Sensini hace más de 20 años que realiza su trabajo de cárcel en cárcel y en los últimos seis logró que las autoridades comiencen a cederle pabellones. «Ante la evidencia de los resultados y con el paso del tiempo fueron confiando en nosotros», reflexionó el pastor que el lunes pasado bautizó a 55 internos de un pabellón de 100 de la Alcaidía de Rosario. Y reclamó: «No queremos que el Estado nos dé plata como a los capellanes, lo único que pedimos es más espacio».
Adentro y afuera. El pastor líder de la iglesia Redil de Cristo describió lo que él considera la clave del avance evangelista en los penales: «Las autoridades, para ayudarte, te sacan de tu pabellón con esposas, te sientan en la oficina de un terapeuta, te quedás un rato y volvés, esposado, al pabellón. Nosotros nos metemos adentro y hacemos el cambio desde ahí».
Para Sensini, los organismos de derechos humanos -por la Coordinadora de Trabajo Carcelario (CTC) que hace años realiza labores intramuros en defensa de los internos- lo critican y dicen que lava cerebros porque «con nuestra tarea ellos se quedan sin trabajo, sin personas conflictivas porque ahora estas vienen a nosotros».

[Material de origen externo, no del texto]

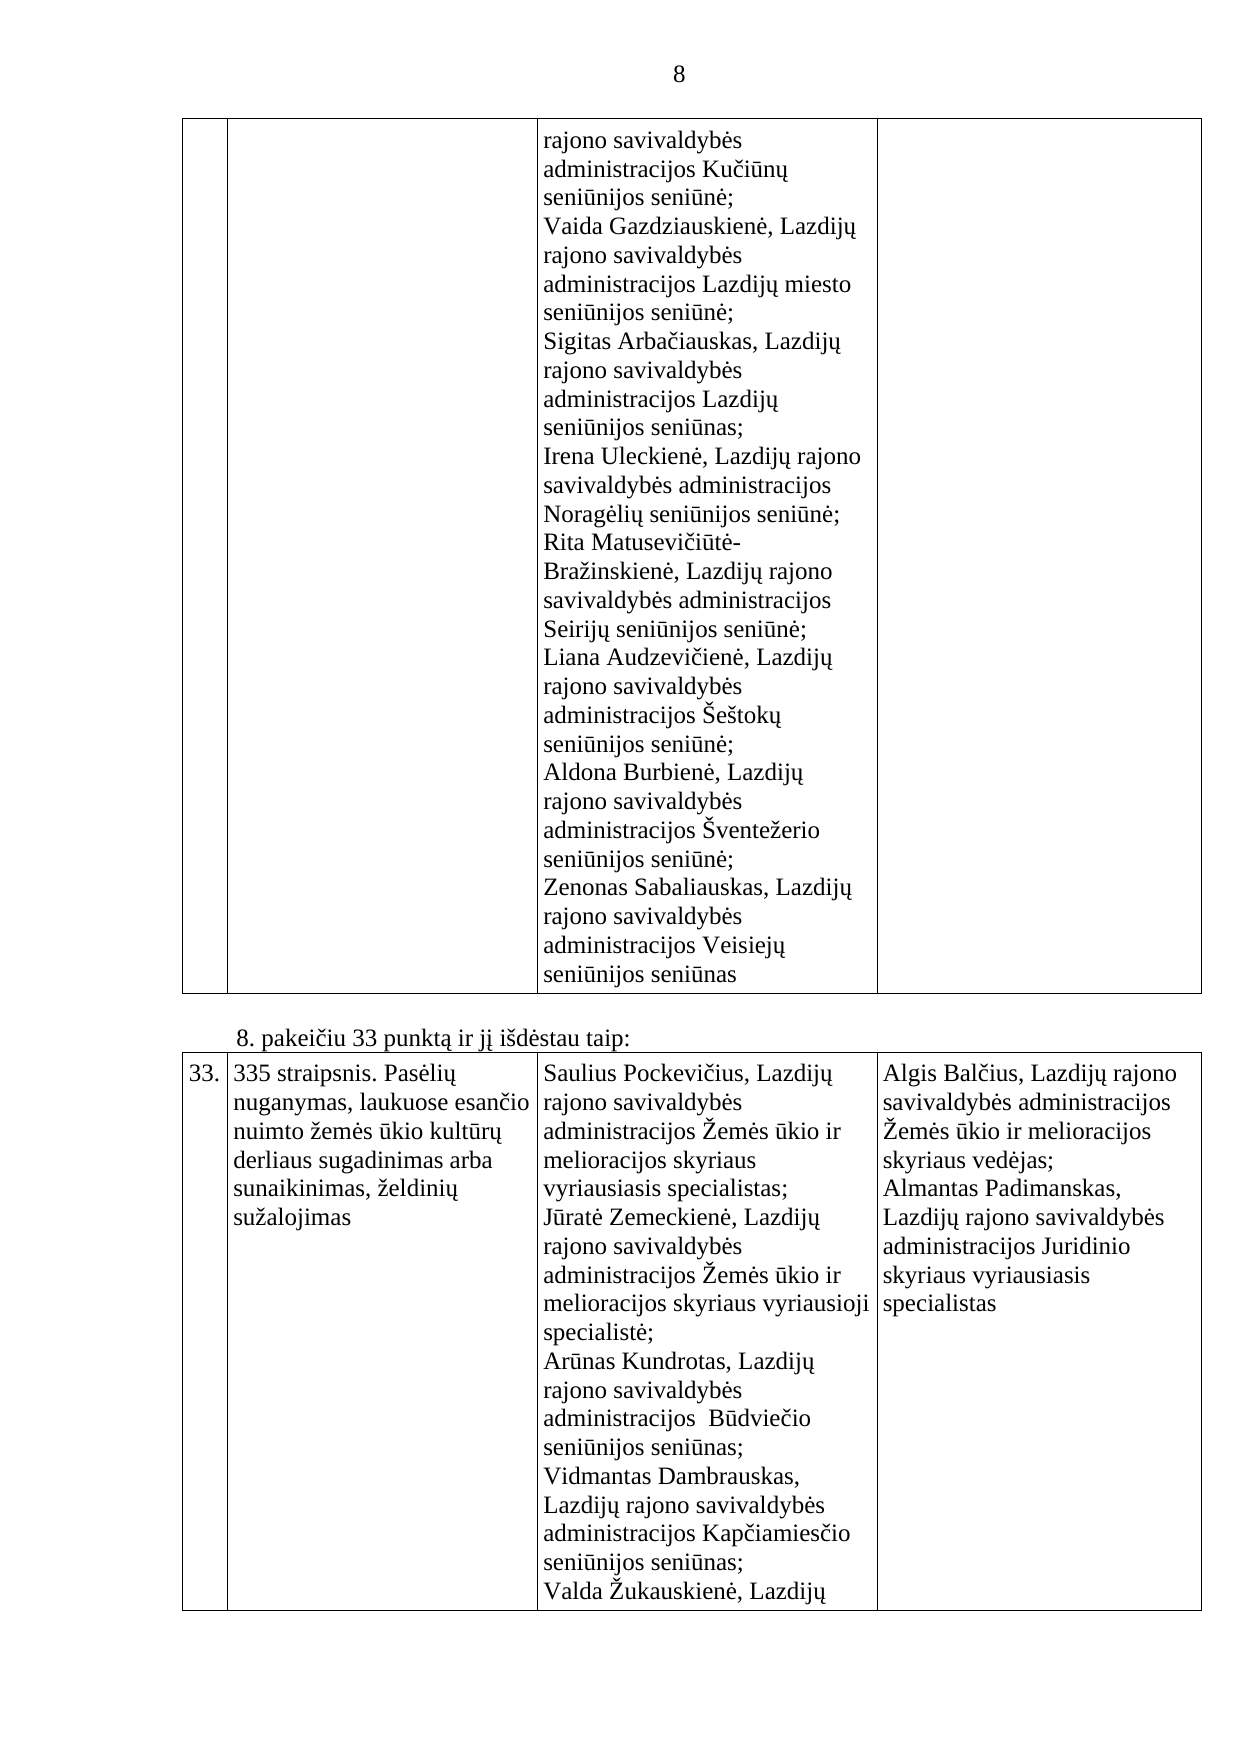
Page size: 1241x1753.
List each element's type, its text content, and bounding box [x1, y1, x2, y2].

table_header [183, 119, 227, 993]
table_header rajono savivaldybės administracijos Kučiūnų seniūnijos seniūnė; Vaida Gazdziauskienė, Lazdijų rajono savivaldybės administracijos Lazdijų miesto seniūnijos seniūnė; Sigitas Arbačiauskas, Lazdijų rajono savivaldybės administracijos Lazdijų seniūnijos seniūnas; Irena Uleckienė, Lazdijų rajono savivaldybės administracijos Noragėlių seniūnijos seniūnė; Rita Matusevičiūtė-Bražinskienė, Lazdijų rajono savivaldybės administracijos Seirijų seniūnijos seniūnė; Liana Audzevičienė, Lazdijų rajono savivaldybės administracijos Šeštokų seniūnijos seniūnė; Aldona Burbienė, Lazdijų rajono savivaldybės administracijos Šventežerio seniūnijos seniūnė; Zenonas Sabaliauskas, Lazdijų rajono savivaldybės administracijos Veisiejų seniūnijos seniūnas [538, 119, 877, 993]
table_header 335 straipsnis. Pasėlių nuganymas, laukuose esančio nuimto žemės ūkio kultūrų derliaus sugadinimas arba sunaikinimas, želdinių sužalojimas [228, 1053, 537, 1610]
table_header Saulius Pockevičius, Lazdijų rajono savivaldybės administracijos Žemės ūkio ir melioracijos skyriaus vyriausiasis specialistas; Jūratė Zemeckienė, Lazdijų rajono savivaldybės administracijos Žemės ūkio ir melioracijos skyriaus vyriausioji specialistė; Arūnas Kundrotas, Lazdijų rajono savivaldybės administracijos Būdviečio seniūnijos seniūnas; Vidmantas Dambrauskas, Lazdijų rajono savivaldybės administracijos Kapčiamiesčio seniūnijos seniūnas; Valda Žukauskienė, Lazdijų [538, 1053, 877, 1610]
table_header 33. [183, 1053, 227, 1610]
text 8. pakeičiu 33 punktą ir jį išdėstau taip: [177, 1023, 1181, 1052]
table_header [228, 119, 537, 993]
table_header [878, 119, 1201, 993]
table_header Algis Balčius, Lazdijų rajono savivaldybės administracijos Žemės ūkio ir melioracijos skyriaus vedėjas; Almantas Padimanskas, Lazdijų rajono savivaldybės administracijos Juridinio skyriaus vyriausiasis specialistas [878, 1053, 1201, 1610]
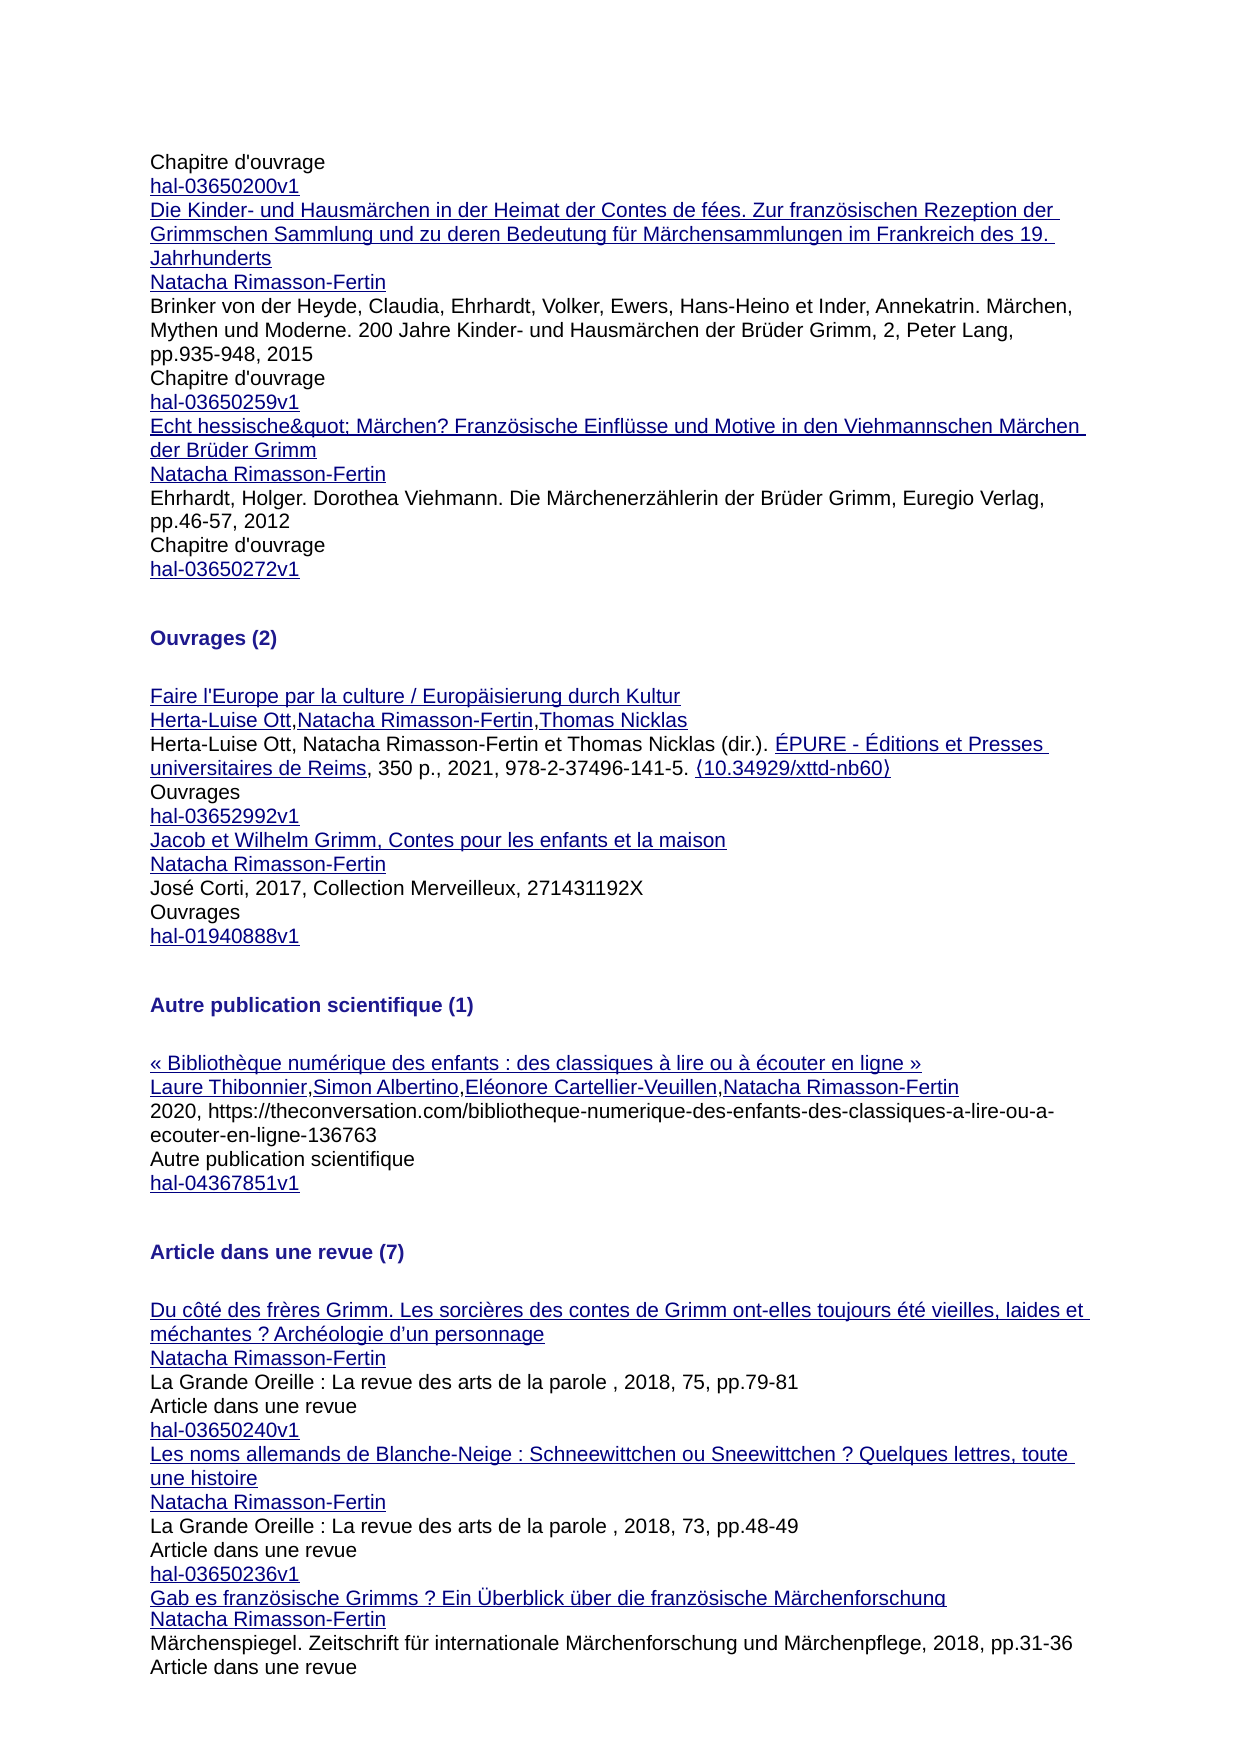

«Nosotros asistimos desde el amor. Muchos internos se preguntan para qué cambiar si la sociedad ya los condenó. Yo les digo que cambien para ellos mismos, porque la maldad los pudre en vida, se pudren si no buscan a Dios. Y cuando entienden eso quieren que el pabellón esté limpio, no porque se lo ordenan las autoridades, sino porque ellos mismos se lo merecen», aseguró este hombre de 55 años que de niño visitaba a su padre en la cárcel y que a los 34 descubrió al Señor en medio de un intento de suicidio.